Bangsa yang besar menghargai para pahlawannya. Bangsa Indonesia pernah dipandang besar oleh bangsa lain di dunia, terutama oleh rakyat-rakyat di Asia, Afrika dan Amerika Latin, berkat perjuangannya melawan kolonialisme dan imperialisme ( mohon dicatat antara lain : revolusi 45, Konferensi Bandung, Konferensi Pengarang Asia-Afrika, Konferensi Wartawan Asia-Afrika, Ganefo, Konferensi Internasional Anti Pangkalan Militer Aaing).

Sekarang ini, negeri kita Indonesia sedang terpuruk citranya di dunia. Sekali lagi, bukan negeri yang macam beginilah yang dicita-citakan oleh ratusan ribu (bahkan mungkin jutaan) pahlawan kita, yang dalam barisan panjang dan berliku-liku telah berbondong-bondong bersedia mengorbankan diri, demi kita semua dan demi anak-cucu kita.

Dengan tekad bersama untuk menjunjung tinggi-tinggi semangat revolusioner dalam mengabdi kepada kepentingan rakyat, marilah kita sambut peringatan Hari Pahlawan !

LATAR BALAKANG HARI PAHLAWAN

Setelah kemerdekaan Indonesia diproklamasikan oleh Soekarno-Hatta 17 Agustus 1945 pasukan Jepang mulai dilucuti oleh tentara nasional dan rakyat. Proses pelucutan ini menimbulkan bentrokan-bentrokan di berbagai daerah yang cukup banyak menimbulkan korban.

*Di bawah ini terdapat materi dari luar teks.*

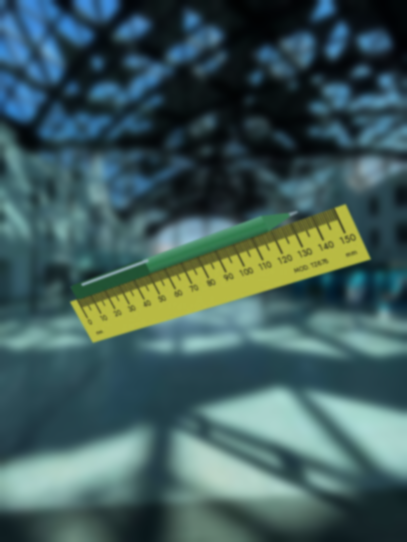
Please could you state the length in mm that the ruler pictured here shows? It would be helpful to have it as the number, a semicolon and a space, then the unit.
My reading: 135; mm
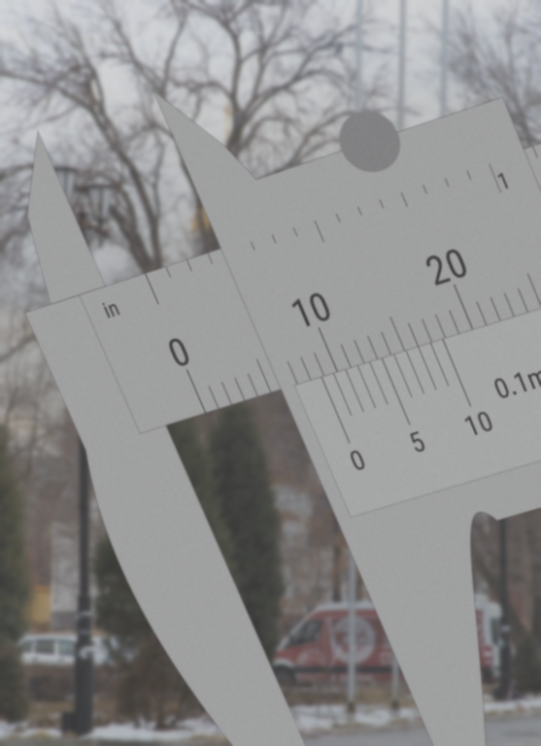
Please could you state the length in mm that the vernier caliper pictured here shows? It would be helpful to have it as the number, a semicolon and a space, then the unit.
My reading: 8.8; mm
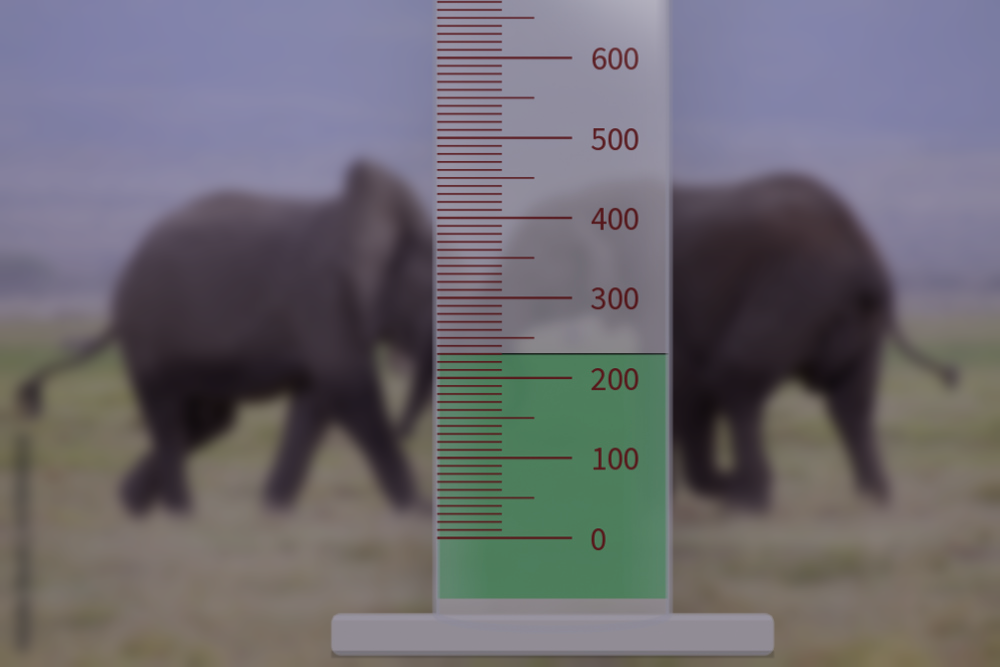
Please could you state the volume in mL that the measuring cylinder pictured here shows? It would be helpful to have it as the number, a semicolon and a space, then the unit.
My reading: 230; mL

Inisiatif tersebut juga dilakukan karena pihak sekutu di Indonesia masih belum juga melucuti tentara Jepang.

Pihak sekutu yang telah menjatuhkan bom di kota Hiroshima dan Nagasaki di Jepang juga turut akhirnya turun ke Indonesia untuk melucuti tentara Jepang. 15 September sekutu yang diwakili oleh Inggris mendarat di Jakarta dan 25 Oktober di Surabaya dengan 6.000 serdadu dari Divisi ke-23 dengan pimpinan Brigadir Jenderal Mallaby. Namun pendaratan sekutu ini didomplengi kepentingan Belanda secara rahasia melalui NICA untuk kembali menguasai Indonesia meskipun sudah memerdekakan dirinya.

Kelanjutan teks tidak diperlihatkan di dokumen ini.